◆ **Problem**
Could you recast every line of text from all the rows as a Markdown table with the columns Nr and Line, numbering the lines in order, skipping blank lines, and leaving the pictures out?

◆ **Exercise material**
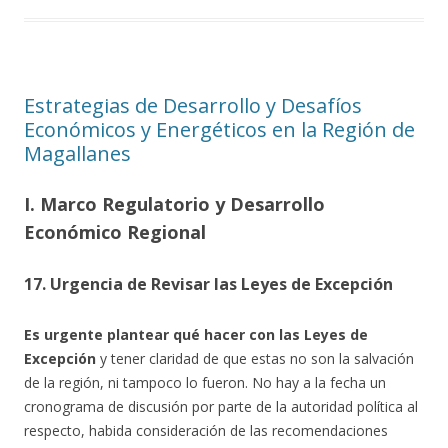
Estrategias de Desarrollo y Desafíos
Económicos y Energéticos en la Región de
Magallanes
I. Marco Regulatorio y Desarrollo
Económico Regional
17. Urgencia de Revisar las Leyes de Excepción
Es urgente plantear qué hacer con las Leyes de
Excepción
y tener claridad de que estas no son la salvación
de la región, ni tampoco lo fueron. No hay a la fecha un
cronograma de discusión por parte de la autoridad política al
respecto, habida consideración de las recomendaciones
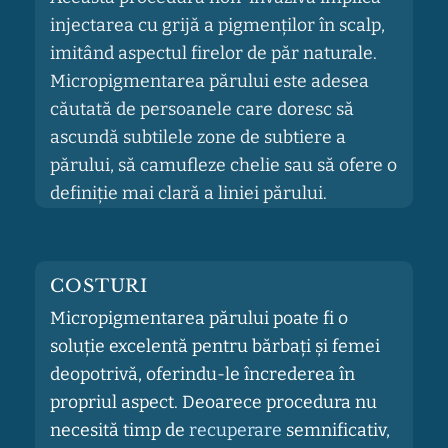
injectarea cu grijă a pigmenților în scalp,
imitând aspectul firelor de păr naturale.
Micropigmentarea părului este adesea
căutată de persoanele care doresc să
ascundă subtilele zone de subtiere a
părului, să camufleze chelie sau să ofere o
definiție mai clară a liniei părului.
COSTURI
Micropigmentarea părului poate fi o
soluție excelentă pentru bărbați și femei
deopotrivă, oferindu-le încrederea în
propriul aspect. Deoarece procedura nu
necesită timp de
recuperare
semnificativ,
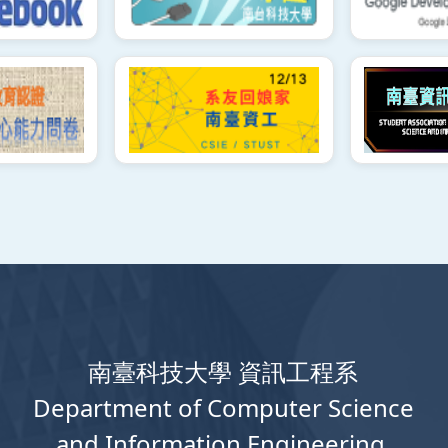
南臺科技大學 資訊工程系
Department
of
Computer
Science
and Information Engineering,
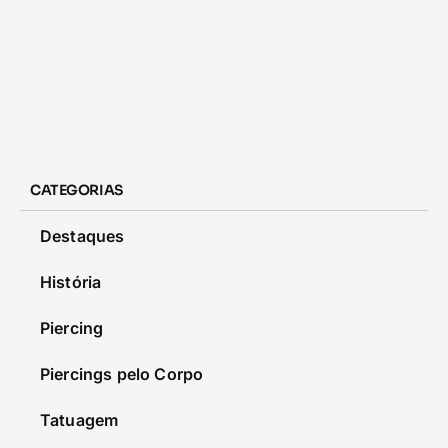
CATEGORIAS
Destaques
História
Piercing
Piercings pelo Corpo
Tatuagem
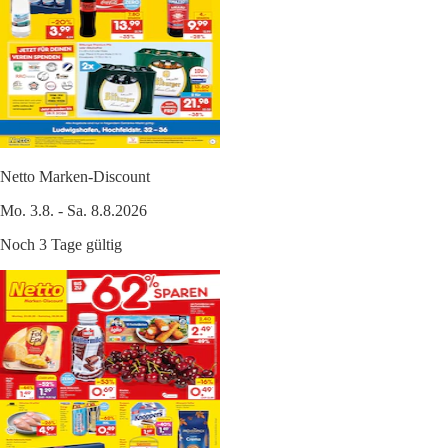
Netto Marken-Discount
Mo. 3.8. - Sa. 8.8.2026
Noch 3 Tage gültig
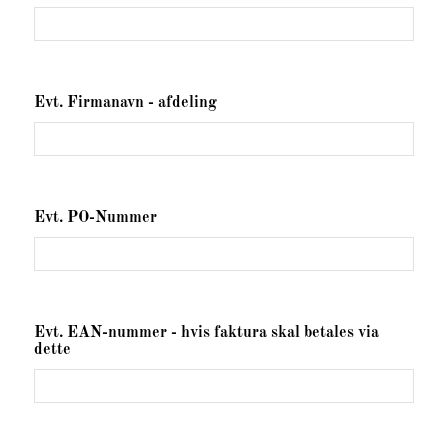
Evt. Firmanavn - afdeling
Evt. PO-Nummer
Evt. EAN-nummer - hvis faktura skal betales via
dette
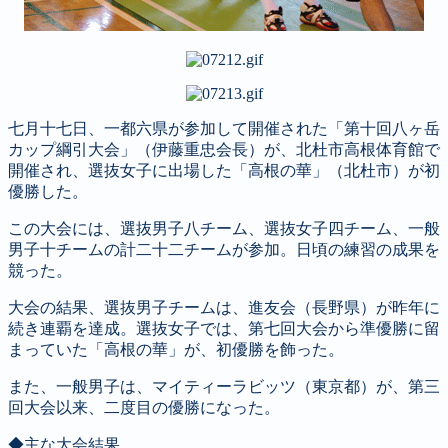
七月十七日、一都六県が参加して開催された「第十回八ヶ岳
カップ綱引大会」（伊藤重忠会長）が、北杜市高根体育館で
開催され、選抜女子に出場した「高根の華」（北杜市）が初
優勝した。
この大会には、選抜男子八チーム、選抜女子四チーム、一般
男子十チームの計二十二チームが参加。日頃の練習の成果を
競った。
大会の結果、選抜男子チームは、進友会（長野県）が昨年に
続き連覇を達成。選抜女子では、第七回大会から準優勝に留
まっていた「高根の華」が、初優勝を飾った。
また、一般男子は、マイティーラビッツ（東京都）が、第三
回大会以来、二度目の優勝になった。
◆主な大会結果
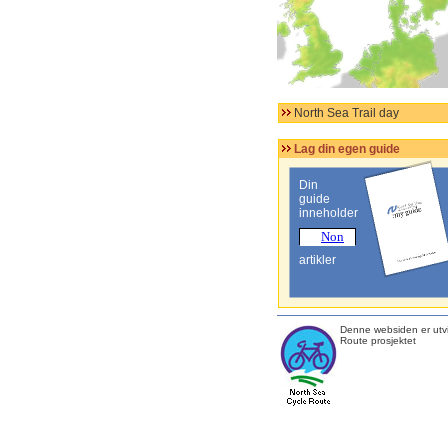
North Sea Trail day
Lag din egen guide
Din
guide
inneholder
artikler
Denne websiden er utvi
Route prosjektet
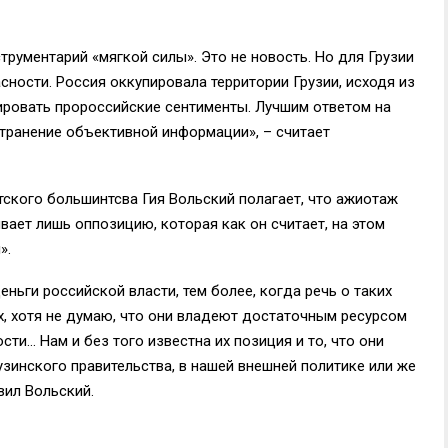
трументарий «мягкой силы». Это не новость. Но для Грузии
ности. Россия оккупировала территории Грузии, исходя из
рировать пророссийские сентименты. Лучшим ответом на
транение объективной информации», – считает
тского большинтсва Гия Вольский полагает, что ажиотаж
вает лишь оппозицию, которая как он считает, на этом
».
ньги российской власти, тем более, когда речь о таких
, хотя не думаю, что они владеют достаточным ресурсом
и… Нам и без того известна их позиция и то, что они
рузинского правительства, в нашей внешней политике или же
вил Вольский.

◆ **Output of the task**
| Nr | Line |
|---|---|
| 1 | Estrategias de Desarrollo y Desafíos |
| 2 | Económicos y Energéticos en la Región de |
| 3 | Magallanes |
| 4 | I. Marco Regulatorio y Desarrollo |
| 5 | Económico Regional |
| 6 | 17. Urgencia de Revisar las Leyes de Excepción |
| 7 | Es urgente plantear qué hacer con las Leyes de |
| 8 | Excepción |
| 9 | y tener claridad de que estas no son la salvación |
| 10 | de la región, ni tampoco lo fueron. No hay a la fecha un |
| 11 | cronograma de discusión por parte de la autoridad política al |
| 12 | respecto, habida consideración de las recomendaciones |
| 13 | injectarea cu grijă a pigmenților în scalp, |
| 14 | imitând aspectul firelor de păr naturale. |
| 15 | Micropigmentarea părului este adesea |
| 16 | căutată de persoanele care doresc să |
| 17 | ascundă subtilele zone de subtiere a |
| 18 | părului, să camufleze chelie sau să ofere o |
| 19 | definiție mai clară a liniei părului. |
| 20 | COSTURI |
| 21 | Micropigmentarea părului poate fi o |
| 22 | soluție excelentă pentru bărbați și femei |
| 23 | deopotrivă, oferindu-le încrederea în |
| 24 | propriul aspect. Deoarece procedura nu |
| 25 | necesită timp de |
| 26 | recuperare |
| 27 | semnificativ, |
| 28 | 南臺科技大學 資訊工程系 |
| 29 | Department |
| 30 | of |
| 31 | Computer |
| 32 | Science |
| 33 | and Information Engineering, |
| 34 | CATEGORIAS |
| 35 | Destaques |
| 36 | História |
| 37 | Piercing |
| 38 | Piercings pelo Corpo |
| 39 | Tatuagem |
| 40 | Netto Marken-Discount |
| 41 | Mo. 3.8. - Sa. 8.8.2026 |
| 42 | Noch 3 Tage gültig |
| 43 | Evt. Firmanavn - afdeling |
| 44 | Evt. PO-Nummer |
| 45 | Evt. EAN-nummer - hvis faktura skal betales via |
| 46 | dette |
| 47 | 七月十七日、一都六県が参加して開催された「第十回八ヶ岳 |
| 48 | カップ綱引大会」（伊藤重忠会長）が、北杜市高根体育館で |
| 49 | 開催され、選抜女子に出場した「高根の華」（北杜市）が初 |
| 50 | 優勝した。 |
| 51 | この大会には、選抜男子八チーム、選抜女子四チーム、一般 |
| 52 | 男子十チームの計二十二チームが参加。日頃の練習の成果を |
| 53 | 競った。 |
| 54 | 大会の結果、選抜男子チームは、進友会（長野県）が昨年に |
| 55 | 続き連覇を達成。選抜女子では、第七回大会から準優勝に留 |
| 56 | まっていた「高根の華」が、初優勝を飾った。 |
| 57 | また、一般男子は、マイティーラビッツ（東京都）が、第三 |
| 58 | 回大会以来、二度目の優勝になった。 |
| 59 | ◆主な大会結果 |
| 60 | North Sea Trail day |
| 61 | Lag din egen guide |
| 62 | Din |
| 63 | guide |
| 64 | inneholder |
| 65 | artikler |
| 66 | Denne websiden er utvi |
| 67 | Route prosjektet |
| 68 | трументарий «мягкой силы». Это не новость. Но для Грузии |
| 69 | ности. Россия оккупировала территории Грузии, исходя из |
| 70 | рировать пророссийские сентименты. Лучшим ответом на |
| 71 | транение объективной информации», – считает |
| 72 | тского большинтсва Гия Вольский полагает, что ажиотаж |
| 73 | вает лишь оппозицию, которая как он считает, на этом |
| 74 | ». |
| 75 | ньги российской власти, тем более, когда речь о таких |
| 76 | , хотя не думаю, что они владеют достаточным ресурсом |
| 77 | и… Нам и без того известна их позиция и то, что они |
| 78 | рузинского правительства, в нашей внешней политике или же |
| 79 | вил Вольский. |